-- RECORDS FOR THE TASK follows --

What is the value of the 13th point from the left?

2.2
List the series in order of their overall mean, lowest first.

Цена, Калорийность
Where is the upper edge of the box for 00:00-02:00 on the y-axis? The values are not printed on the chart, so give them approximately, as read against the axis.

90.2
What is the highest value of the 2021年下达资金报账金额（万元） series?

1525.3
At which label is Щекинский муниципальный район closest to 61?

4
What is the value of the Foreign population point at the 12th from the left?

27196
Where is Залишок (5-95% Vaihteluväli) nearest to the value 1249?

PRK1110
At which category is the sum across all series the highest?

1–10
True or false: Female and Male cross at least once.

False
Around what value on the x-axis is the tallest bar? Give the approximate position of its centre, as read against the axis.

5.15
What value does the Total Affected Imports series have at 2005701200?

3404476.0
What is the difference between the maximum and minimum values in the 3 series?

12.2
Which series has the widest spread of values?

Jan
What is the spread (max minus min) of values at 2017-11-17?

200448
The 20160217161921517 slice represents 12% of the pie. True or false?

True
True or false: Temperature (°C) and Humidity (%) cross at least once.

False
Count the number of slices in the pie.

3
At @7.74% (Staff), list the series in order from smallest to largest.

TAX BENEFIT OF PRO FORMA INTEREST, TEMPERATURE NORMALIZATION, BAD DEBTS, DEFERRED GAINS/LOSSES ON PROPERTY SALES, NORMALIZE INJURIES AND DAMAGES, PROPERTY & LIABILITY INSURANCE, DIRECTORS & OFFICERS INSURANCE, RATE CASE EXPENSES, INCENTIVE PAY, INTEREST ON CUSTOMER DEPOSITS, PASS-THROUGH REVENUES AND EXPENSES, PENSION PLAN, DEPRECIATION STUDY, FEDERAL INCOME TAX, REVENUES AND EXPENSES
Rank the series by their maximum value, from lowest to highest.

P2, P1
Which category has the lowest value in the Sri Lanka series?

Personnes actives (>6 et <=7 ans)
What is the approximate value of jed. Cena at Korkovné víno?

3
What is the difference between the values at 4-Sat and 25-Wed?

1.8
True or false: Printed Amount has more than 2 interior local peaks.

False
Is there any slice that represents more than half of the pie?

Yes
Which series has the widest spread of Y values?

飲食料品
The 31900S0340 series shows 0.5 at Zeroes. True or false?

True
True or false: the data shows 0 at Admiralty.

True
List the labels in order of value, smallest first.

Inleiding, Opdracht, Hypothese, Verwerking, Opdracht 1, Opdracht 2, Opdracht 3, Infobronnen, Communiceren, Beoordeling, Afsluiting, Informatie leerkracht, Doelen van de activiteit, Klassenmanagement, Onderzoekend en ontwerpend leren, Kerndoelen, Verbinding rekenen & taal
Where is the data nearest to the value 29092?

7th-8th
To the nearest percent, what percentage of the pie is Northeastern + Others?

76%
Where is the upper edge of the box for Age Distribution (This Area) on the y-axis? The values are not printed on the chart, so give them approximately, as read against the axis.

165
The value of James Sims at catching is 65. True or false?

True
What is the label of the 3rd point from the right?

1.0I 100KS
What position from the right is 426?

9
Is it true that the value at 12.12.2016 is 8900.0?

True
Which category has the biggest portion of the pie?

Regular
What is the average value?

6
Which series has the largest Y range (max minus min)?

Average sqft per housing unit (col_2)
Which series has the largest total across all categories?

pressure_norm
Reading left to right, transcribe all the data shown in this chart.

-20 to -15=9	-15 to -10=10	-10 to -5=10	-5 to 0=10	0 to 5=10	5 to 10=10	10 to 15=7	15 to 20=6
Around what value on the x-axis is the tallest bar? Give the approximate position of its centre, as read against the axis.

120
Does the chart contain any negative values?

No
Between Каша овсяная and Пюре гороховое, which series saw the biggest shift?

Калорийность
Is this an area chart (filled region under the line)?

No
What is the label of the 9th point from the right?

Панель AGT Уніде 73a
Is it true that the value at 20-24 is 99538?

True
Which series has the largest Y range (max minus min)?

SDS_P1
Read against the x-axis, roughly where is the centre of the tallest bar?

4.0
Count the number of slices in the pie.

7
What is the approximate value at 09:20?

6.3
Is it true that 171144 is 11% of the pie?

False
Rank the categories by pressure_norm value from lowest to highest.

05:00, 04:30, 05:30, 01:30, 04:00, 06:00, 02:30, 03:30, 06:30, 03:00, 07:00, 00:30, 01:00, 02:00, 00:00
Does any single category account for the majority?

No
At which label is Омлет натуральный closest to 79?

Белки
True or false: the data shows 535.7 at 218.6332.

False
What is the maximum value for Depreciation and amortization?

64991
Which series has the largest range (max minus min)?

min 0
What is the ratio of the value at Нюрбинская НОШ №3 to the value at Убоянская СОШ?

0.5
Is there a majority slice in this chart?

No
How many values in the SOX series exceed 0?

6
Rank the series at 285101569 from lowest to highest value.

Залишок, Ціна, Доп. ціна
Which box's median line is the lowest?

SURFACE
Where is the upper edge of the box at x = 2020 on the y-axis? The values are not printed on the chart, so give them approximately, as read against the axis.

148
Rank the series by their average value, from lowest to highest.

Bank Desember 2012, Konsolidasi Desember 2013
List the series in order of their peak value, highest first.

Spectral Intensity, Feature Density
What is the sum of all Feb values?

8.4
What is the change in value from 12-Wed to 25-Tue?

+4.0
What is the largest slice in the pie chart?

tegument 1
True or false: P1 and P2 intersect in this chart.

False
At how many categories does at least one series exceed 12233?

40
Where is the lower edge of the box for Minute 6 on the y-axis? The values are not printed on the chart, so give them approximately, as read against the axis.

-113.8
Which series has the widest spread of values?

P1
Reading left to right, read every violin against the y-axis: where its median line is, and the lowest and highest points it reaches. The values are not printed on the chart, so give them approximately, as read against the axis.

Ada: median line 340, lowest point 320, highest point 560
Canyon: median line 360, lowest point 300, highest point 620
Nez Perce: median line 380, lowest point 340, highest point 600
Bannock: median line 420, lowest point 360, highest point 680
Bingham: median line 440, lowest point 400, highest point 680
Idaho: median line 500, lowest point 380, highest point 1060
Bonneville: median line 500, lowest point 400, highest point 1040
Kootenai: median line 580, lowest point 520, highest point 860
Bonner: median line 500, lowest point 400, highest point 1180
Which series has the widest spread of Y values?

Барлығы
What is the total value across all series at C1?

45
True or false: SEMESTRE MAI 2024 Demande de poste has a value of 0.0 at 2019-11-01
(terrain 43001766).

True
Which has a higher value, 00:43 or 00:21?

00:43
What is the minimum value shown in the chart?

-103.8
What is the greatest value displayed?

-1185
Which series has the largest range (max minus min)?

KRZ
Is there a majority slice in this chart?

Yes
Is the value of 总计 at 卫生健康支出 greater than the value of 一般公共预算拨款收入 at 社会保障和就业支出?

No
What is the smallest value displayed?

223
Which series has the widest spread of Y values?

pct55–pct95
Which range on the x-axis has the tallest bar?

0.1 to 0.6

-- RECORDS FOR THE TASK concluded --

▶ **WHAT THE TASK REQUIRES**
Convert every line of the records above into a numbered list, omitting the blank lines.

▶ **RESULT OF THIS EXERCISE**
1. What is the value of the 13th point from the left?
2. 2.2
3. List the series in order of their overall mean, lowest first.
4. Цена, Калорийность
5. Where is the upper edge of the box for 00:00-02:00 on the y-axis? The values are not printed on the chart, so give them approximately, as read against the axis.
6. 90.2
7. What is the highest value of the 2021年下达资金报账金额（万元） series?
8. 1525.3
9. At which label is Щекинский муниципальный район closest to 61?
10. 4
11. What is the value of the Foreign population point at the 12th from the left?
12. 27196
13. Where is Залишок (5-95% Vaihteluväli) nearest to the value 1249?
14. PRK1110
15. At which category is the sum across all series the highest?
16. 1–10
17. True or false: Female and Male cross at least once.
18. False
19. Around what value on the x-axis is the tallest bar? Give the approximate position of its centre, as read against the axis.
20. 5.15
21. What value does the Total Affected Imports series have at 2005701200?
22. 3404476.0
23. What is the difference between the maximum and minimum values in the 3 series?
24. 12.2
25. Which series has the widest spread of values?
26. Jan
27. What is the spread (max minus min) of values at 2017-11-17?
28. 200448
29. The 20160217161921517 slice represents 12% of the pie. True or false?
30. True
31. True or false: Temperature (°C) and Humidity (%) cross at least once.
32. False
33. Count the number of slices in the pie.
34. 3
35. At @7.74% (Staff), list the series in order from smallest to largest.
36. TAX BENEFIT OF PRO FORMA INTEREST, TEMPERATURE NORMALIZATION, BAD DEBTS, DEFERRED GAINS/LOSSES ON PROPERTY SALES, NORMALIZE INJURIES AND DAMAGES, PROPERTY & LIABILITY INSURANCE, DIRECTORS & OFFICERS INSURANCE, RATE CASE EXPENSES, INCENTIVE PAY, INTEREST ON CUSTOMER DEPOSITS, PASS-THROUGH REVENUES AND EXPENSES, PENSION PLAN, DEPRECIATION STUDY, FEDERAL INCOME TAX, REVENUES AND EXPENSES
37. Rank the series by their maximum value, from lowest to highest.
38. P2, P1
39. Which category has the lowest value in the Sri Lanka series?
40. Personnes actives (>6 et <=7 ans)
41. What is the approximate value of jed. Cena at Korkovné víno?
42. 3
43. What is the difference between the values at 4-Sat and 25-Wed?
44. 1.8
45. True or false: Printed Amount has more than 2 interior local peaks.
46. False
47. Is there any slice that represents more than half of the pie?
48. Yes
49. Which series has the widest spread of Y values?
50. 飲食料品
51. The 31900S0340 series shows 0.5 at Zeroes. True or false?
52. True
53. True or false: the data shows 0 at Admiralty.
54. True
55. List the labels in order of value, smallest first.
56. Inleiding, Opdracht, Hypothese, Verwerking, Opdracht 1, Opdracht 2, Opdracht 3, Infobronnen, Communiceren, Beoordeling, Afsluiting, Informatie leerkracht, Doelen van de activiteit, Klassenmanagement, Onderzoekend en ontwerpend leren, Kerndoelen, Verbinding rekenen & taal
57. Where is the data nearest to the value 29092?
58. 7th-8th
59. To the nearest percent, what percentage of the pie is Northeastern + Others?
60. 76%
61. Where is the upper edge of the box for Age Distribution (This Area) on the y-axis? The values are not printed on the chart, so give them approximately, as read against the axis.
62. 165
63. The value of James Sims at catching is 65. True or false?
64. True
65. What is the label of the 3rd point from the right?
66. 1.0I 100KS
67. What position from the right is 426?
68. 9
69. Is it true that the value at 12.12.2016 is 8900.0?
70. True
71. Which category has the biggest portion of the pie?
72. Regular
73. What is the average value?
74. 6
75. Which series has the largest Y range (max minus min)?
76. Average sqft per housing unit (col_2)
77. Which series has the largest total across all categories?
78. pressure_norm
79. Reading left to right, transcribe all the data shown in this chart.
80. -20 to -15=9	-15 to -10=10	-10 to -5=10	-5 to 0=10	0 to 5=10	5 to 10=10	10 to 15=7	15 to 20=6
81. Around what value on the x-axis is the tallest bar? Give the approximate position of its centre, as read against the axis.
82. 120
83. Does the chart contain any negative values?
84. No
85. Between Каша овсяная and Пюре гороховое, which series saw the biggest shift?
86. Калорийность
87. Is this an area chart (filled region under the line)?
88. No
89. What is the label of the 9th point from the right?
90. Панель AGT Уніде 73a
91. Is it true that the value at 20-24 is 99538?
92. True
93. Which series has the largest Y range (max minus min)?
94. SDS_P1
95. Read against the x-axis, roughly where is the centre of the tallest bar?
96. 4.0
97. Count the number of slices in the pie.
98. 7
99. What is the approximate value at 09:20?
100. 6.3
101. Is it true that 171144 is 11% of the pie?
102. False
103. Rank the categories by pressure_norm value from lowest to highest.
104. 05:00, 04:30, 05:30, 01:30, 04:00, 06:00, 02:30, 03:30, 06:30, 03:00, 07:00, 00:30, 01:00, 02:00, 00:00
105. Does any single category account for the majority?
106. No
107. At which label is Омлет натуральный closest to 79?
108. Белки
109. True or false: the data shows 535.7 at 218.6332.
110. False
111. What is the maximum value for Depreciation and amortization?
112. 64991
113. Which series has the largest range (max minus min)?
114. min 0
115. What is the ratio of the value at Нюрбинская НОШ №3 to the value at Убоянская СОШ?
116. 0.5
117. Is there a majority slice in this chart?
118. No
119. How many values in the SOX series exceed 0?
120. 6
121. Rank the series at 285101569 from lowest to highest value.
122. Залишок, Ціна, Доп. ціна
123. Which box's median line is the lowest?
124. SURFACE
125. Where is the upper edge of the box at x = 2020 on the y-axis? The values are not printed on the chart, so give them approximately, as read against the axis.
126. 148
127. Rank the series by their average value, from lowest to highest.
128. Bank Desember 2012, Konsolidasi Desember 2013
129. List the series in order of their peak value, highest first.
130. Spectral Intensity, Feature Density
131. What is the sum of all Feb values?
132. 8.4
133. What is the change in value from 12-Wed to 25-Tue?
134. +4.0
135. What is the largest slice in the pie chart?
136. tegument 1
137. True or false: P1 and P2 intersect in this chart.
138. False
139. At how many categories does at least one series exceed 12233?
140. 40
141. Where is the lower edge of the box for Minute 6 on the y-axis? The values are not printed on the chart, so give them approximately, as read against the axis.
142. -113.8
143. Which series has the widest spread of values?
144. P1
145. Reading left to right, read every violin against the y-axis: where its median line is, and the lowest and highest points it reaches. The values are not printed on the chart, so give them approximately, as read against the axis.
146. Ada: median line 340, lowest point 320, highest point 560
147. Canyon: median line 360, lowest point 300, highest point 620
148. Nez Perce: median line 380, lowest point 340, highest point 600
149. Bannock: median line 420, lowest point 360, highest point 680
150. Bingham: median line 440, lowest point 400, highest point 680
151. Idaho: median line 500, lowest point 380, highest point 1060
152. Bonneville: median line 500, lowest point 400, highest point 1040
153. Kootenai: median line 580, lowest point 520, highest point 860
154. Bonner: median line 500, lowest point 400, highest point 1180
155. Which series has the widest spread of Y values?
156. Барлығы
157. What is the total value across all series at C1?
158. 45
159. True or false: SEMESTRE MAI 2024 Demande de poste has a value of 0.0 at 2019-11-01
160. (terrain 43001766).
161. True
162. Which has a higher value, 00:43 or 00:21?
163. 00:43
164. What is the minimum value shown in the chart?
165. -103.8
166. What is the greatest value displayed?
167. -1185
168. Which series has the largest range (max minus min)?
169. KRZ
170. Is there a majority slice in this chart?
171. Yes
172. Is the value of 总计 at 卫生健康支出 greater than the value of 一般公共预算拨款收入 at 社会保障和就业支出?
173. No
174. What is the smallest value displayed?
175. 223
176. Which series has the widest spread of Y values?
177. pct55–pct95
178. Which range on the x-axis has the tallest bar?
179. 0.1 to 0.6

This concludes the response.